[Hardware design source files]

**********

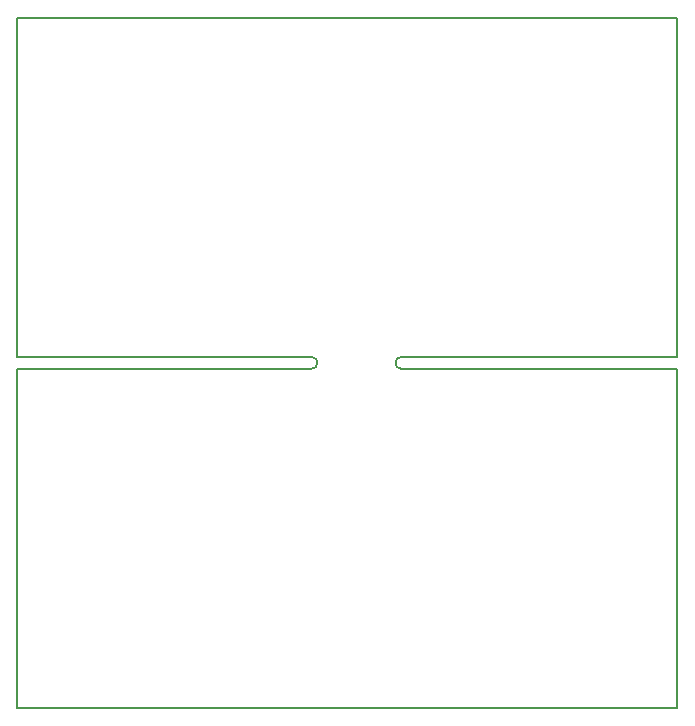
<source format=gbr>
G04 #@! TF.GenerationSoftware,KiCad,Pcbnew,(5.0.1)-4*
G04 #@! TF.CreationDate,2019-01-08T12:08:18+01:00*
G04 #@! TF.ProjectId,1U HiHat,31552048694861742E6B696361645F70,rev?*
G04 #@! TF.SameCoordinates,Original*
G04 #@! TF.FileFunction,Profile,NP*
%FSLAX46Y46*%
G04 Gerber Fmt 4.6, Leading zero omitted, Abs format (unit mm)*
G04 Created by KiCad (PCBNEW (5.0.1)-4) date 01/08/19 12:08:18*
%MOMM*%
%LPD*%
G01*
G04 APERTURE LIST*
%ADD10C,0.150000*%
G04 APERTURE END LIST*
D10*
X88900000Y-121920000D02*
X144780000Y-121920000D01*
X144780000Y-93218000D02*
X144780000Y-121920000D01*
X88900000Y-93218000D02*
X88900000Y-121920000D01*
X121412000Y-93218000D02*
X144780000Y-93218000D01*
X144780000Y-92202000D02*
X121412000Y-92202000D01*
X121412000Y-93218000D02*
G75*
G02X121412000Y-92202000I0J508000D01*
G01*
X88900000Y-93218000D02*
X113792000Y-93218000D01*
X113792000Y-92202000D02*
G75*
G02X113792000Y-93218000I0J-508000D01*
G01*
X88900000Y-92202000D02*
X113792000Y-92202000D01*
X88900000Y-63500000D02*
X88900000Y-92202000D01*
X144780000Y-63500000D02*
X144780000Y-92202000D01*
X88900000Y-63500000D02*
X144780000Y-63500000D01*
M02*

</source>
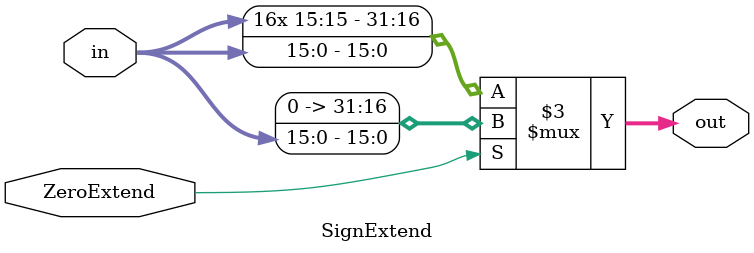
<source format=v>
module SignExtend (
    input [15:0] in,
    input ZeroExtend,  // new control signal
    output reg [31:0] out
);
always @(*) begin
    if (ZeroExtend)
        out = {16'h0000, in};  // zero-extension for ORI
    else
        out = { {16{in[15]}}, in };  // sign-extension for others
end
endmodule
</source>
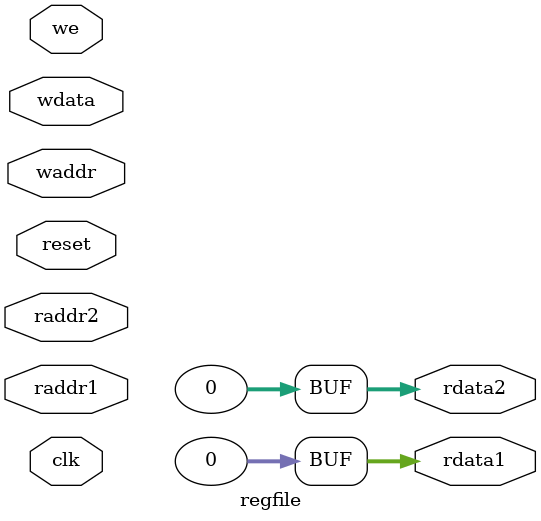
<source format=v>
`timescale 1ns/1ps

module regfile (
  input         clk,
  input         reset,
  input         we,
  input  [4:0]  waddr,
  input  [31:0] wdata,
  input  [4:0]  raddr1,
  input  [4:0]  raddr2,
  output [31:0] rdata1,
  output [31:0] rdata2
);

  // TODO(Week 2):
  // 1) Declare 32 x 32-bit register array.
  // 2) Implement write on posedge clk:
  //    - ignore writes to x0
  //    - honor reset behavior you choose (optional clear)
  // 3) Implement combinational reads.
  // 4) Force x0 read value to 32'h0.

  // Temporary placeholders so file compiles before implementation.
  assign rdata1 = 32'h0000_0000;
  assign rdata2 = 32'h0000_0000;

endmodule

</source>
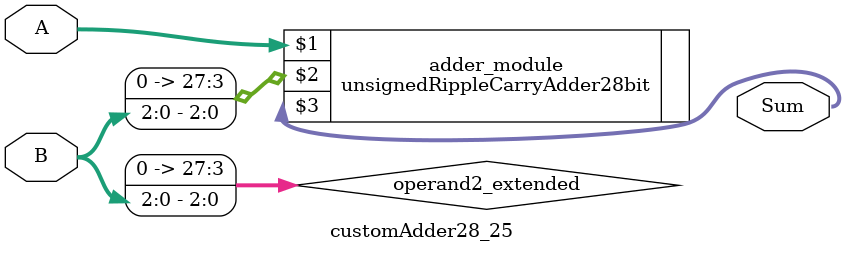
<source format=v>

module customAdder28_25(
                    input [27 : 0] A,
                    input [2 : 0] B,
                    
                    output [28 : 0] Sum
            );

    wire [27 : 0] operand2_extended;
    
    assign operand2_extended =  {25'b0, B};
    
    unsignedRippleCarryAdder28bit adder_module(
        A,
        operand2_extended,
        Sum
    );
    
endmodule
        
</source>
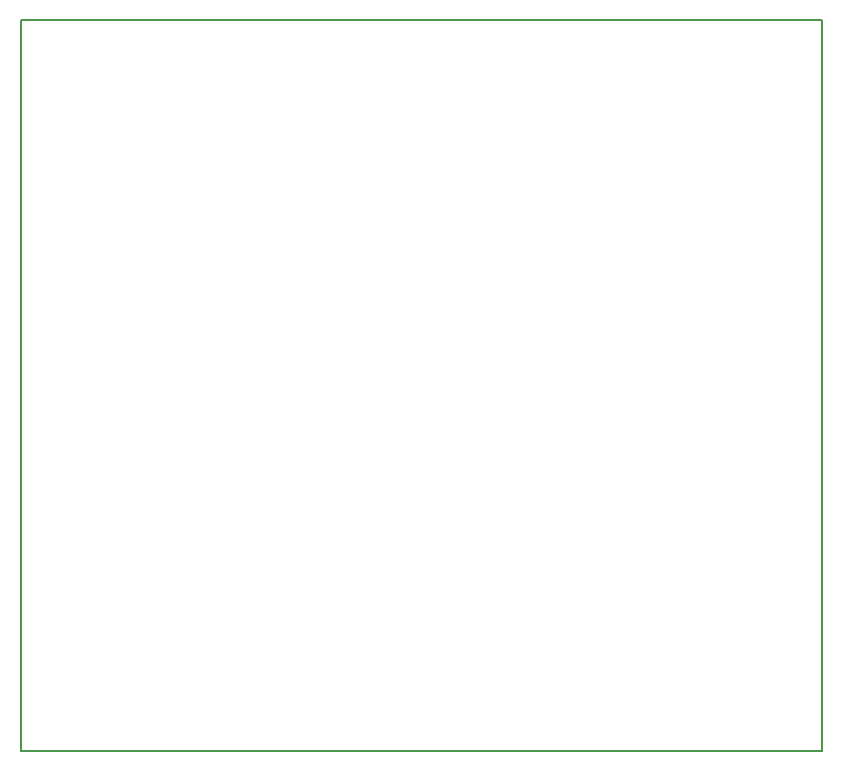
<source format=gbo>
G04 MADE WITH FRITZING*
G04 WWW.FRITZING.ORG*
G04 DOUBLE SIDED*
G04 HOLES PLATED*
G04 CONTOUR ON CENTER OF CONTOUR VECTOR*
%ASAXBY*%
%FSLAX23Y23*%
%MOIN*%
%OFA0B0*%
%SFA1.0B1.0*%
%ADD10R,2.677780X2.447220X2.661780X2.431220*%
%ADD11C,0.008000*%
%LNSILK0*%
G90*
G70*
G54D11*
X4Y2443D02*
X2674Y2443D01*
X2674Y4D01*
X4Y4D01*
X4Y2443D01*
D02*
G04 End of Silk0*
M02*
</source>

**********

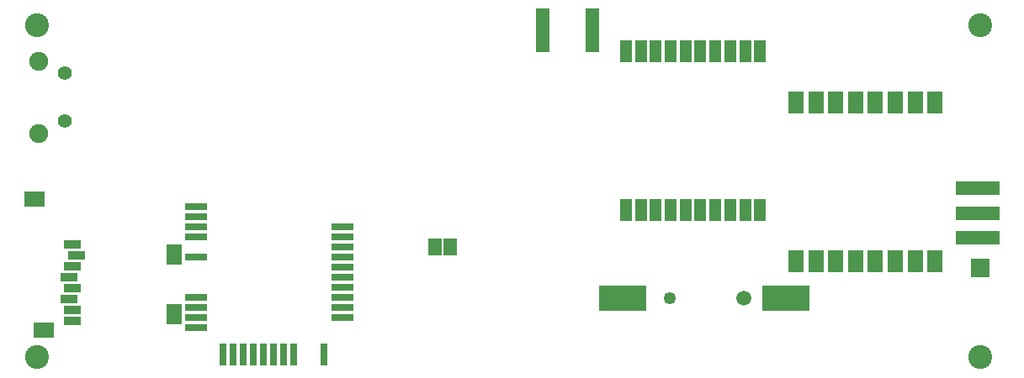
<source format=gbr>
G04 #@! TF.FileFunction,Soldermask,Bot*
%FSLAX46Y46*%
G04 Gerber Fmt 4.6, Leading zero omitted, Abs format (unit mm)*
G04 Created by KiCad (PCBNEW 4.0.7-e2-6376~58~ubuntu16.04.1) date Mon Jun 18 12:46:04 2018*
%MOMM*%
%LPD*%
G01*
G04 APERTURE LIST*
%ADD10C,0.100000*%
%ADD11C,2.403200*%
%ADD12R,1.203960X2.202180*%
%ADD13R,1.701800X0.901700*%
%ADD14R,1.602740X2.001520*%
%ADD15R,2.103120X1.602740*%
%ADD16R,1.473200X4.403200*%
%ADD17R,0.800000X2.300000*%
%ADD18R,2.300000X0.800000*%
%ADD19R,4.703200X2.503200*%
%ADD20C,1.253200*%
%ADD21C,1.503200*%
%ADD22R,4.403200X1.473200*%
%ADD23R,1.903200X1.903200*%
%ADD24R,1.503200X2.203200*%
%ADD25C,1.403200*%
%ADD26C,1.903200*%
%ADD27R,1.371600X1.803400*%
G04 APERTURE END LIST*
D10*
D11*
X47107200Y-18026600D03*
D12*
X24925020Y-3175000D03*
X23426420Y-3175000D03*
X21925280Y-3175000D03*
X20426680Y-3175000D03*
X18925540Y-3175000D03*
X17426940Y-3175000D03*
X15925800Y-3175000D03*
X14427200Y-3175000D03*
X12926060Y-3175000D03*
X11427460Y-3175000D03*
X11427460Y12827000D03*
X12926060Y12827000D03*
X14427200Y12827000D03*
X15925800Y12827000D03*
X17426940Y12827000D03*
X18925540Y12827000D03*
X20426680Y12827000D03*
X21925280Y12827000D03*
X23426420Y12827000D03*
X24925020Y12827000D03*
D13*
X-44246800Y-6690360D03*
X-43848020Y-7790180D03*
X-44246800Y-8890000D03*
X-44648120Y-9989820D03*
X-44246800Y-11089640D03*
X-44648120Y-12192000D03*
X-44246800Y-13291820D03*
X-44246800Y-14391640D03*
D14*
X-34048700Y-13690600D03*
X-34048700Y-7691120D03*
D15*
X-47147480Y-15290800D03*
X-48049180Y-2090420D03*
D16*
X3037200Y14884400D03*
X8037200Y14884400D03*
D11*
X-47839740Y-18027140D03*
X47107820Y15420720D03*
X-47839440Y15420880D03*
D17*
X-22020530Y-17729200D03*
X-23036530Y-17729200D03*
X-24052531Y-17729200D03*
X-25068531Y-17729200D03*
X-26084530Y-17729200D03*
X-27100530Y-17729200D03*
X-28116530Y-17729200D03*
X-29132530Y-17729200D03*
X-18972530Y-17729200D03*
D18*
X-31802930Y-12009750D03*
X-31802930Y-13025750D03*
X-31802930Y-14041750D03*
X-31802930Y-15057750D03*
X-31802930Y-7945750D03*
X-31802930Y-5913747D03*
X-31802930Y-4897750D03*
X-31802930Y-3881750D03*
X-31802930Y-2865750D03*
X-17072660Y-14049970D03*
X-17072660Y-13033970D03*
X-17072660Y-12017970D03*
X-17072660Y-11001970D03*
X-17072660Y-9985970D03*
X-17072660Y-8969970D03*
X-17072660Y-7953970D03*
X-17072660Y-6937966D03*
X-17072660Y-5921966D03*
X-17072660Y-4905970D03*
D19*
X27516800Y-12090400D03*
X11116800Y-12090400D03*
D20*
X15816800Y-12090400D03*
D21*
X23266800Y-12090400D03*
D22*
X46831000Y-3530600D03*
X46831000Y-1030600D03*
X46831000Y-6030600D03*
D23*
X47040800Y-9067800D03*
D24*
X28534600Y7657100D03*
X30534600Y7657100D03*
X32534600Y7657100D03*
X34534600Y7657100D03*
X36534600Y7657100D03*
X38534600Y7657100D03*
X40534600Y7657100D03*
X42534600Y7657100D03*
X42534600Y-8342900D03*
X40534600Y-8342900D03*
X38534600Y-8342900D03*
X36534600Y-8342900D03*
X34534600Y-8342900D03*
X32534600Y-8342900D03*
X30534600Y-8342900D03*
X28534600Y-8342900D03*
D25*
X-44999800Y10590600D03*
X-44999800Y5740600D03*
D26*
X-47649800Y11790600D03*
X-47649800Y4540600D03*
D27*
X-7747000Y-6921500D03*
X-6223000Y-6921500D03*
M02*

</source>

**********

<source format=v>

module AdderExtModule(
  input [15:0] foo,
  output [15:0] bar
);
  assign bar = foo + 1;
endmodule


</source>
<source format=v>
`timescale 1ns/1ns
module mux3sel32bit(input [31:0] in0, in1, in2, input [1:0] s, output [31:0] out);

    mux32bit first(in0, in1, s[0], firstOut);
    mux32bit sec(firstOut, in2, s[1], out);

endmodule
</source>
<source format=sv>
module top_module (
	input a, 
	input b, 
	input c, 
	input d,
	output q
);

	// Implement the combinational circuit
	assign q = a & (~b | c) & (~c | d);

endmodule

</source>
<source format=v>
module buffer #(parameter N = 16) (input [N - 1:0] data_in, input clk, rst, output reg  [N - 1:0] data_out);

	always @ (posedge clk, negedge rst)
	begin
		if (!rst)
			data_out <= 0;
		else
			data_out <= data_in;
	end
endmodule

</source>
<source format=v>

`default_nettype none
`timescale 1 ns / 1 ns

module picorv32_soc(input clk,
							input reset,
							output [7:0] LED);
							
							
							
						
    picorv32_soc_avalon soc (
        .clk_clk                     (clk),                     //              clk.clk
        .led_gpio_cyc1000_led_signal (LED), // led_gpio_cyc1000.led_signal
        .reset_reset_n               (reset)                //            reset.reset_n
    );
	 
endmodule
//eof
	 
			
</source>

**********

Directive:
Repeat exactly the lines above from the one with "X-25068531Y-17729200D03*" up to and including the one with "X27516800Y-12090400D03*". No other line belongs in the reply.

Your response:
X-25068531Y-17729200D03*
X-26084530Y-17729200D03*
X-27100530Y-17729200D03*
X-28116530Y-17729200D03*
X-29132530Y-17729200D03*
X-18972530Y-17729200D03*
D18*
X-31802930Y-12009750D03*
X-31802930Y-13025750D03*
X-31802930Y-14041750D03*
X-31802930Y-15057750D03*
X-31802930Y-7945750D03*
X-31802930Y-5913747D03*
X-31802930Y-4897750D03*
X-31802930Y-3881750D03*
X-31802930Y-2865750D03*
X-17072660Y-14049970D03*
X-17072660Y-13033970D03*
X-17072660Y-12017970D03*
X-17072660Y-11001970D03*
X-17072660Y-9985970D03*
X-17072660Y-8969970D03*
X-17072660Y-7953970D03*
X-17072660Y-6937966D03*
X-17072660Y-5921966D03*
X-17072660Y-4905970D03*
D19*
X27516800Y-12090400D03*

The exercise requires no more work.